Oops. Need to have a look. In the meantime, the two-sample test is a little simpler and so probably correct now. It can be used as a stop gap:

julia> ApproximateTwoSampleKSTest(fill(1,9999), rand(d,9999))
β”Œ Warning: This test is inaccurate with ties
β”” @ HypothesisTests ~/.julia/packages/HypothesisTests/BgrVj/src/kolmogorov_smirnov.jl:167
Approximate two sample Kolmogorov-Smirnov test
----------------------------------------------
Population details:
    parameter of interest:   Supremum of CDF differences
    value under h_0:         0.0
    point estimate:          0.50155

Test summary:
    outcome with 95% confidence: reject h_0
    two-sided p-value:           <1e-99

Details:
    number of observations:   [9999,9999]
    KS-statistic:              35.46317827975053

1 Like

It seems K-S test is not really suited for discrete distributions as-is, but has been extended to support them. The improved test is Cramer-von-Mises test. A good reference (I haven’t had time to read): http://www.stat.yale.edu/~jay/EmersonMaterials/DiscreteGOF.pdf.

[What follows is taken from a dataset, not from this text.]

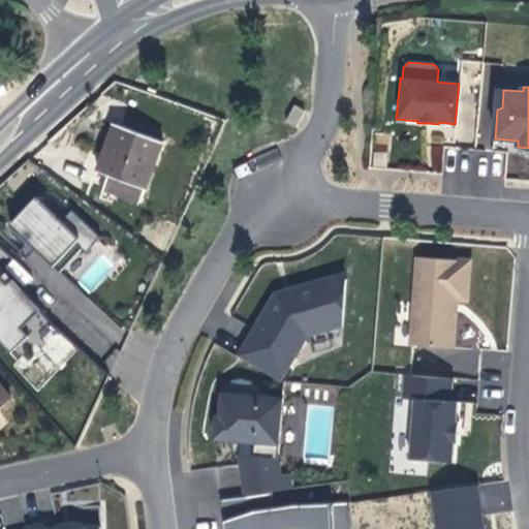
[(141,203),(164,141),(116,123),(101,162),(98,170),(110,176),(104,188),(141,203)]
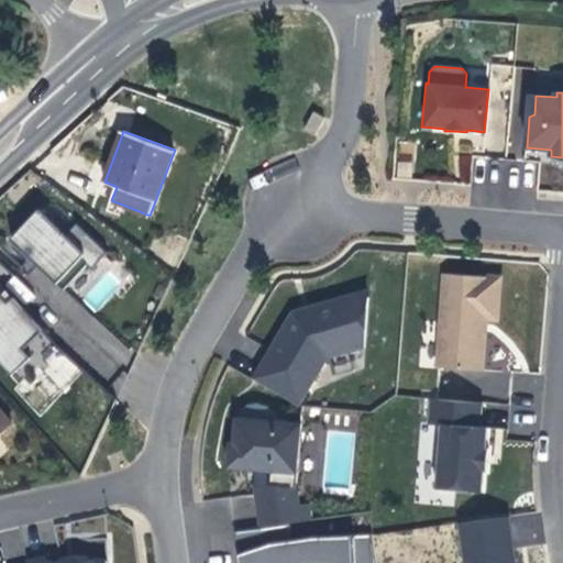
[(65,233),(40,209),(11,240),(2,249),(22,267),(17,272),(26,280),(33,273),(43,263),(66,285),(89,261),(94,265),(107,251),(76,222),(65,233)]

Perhaps a Chi-square Goodness-of-fit test is worth exploring for this problem.

2 Likes

Continuing from last post, here is a Chi-squared test for the discussed problem:

onesampleGOF(sample, d::DiscreteNonParametric) = begin
    cm = [get(countmap(sample),k,0) for k in d.support]
    sum(values(cm)) < length(sample) && error("Sample has elements outside support")
    return ChisqTest(cm, d.p)
end

and then it is possible to:

julia> pvalue(onesampleGOF(2 .* sample, d))
7.485816224539387e-10
julia> pvalue(onesampleGOF(sample, d))
1.0
julia> pvalue(onesampleGOF(fill(31,10), d))
0.0
julia> pvalue(onesampleGOF(rand(d,100), d))
0.9999999116094588
julia> pvalue(onesampleGOF(rand(1:51,10), d))
0.0

Thank you, so this is how to do a Chi Squared test with HypothesisTests, I actually ended up making my own basic implementation.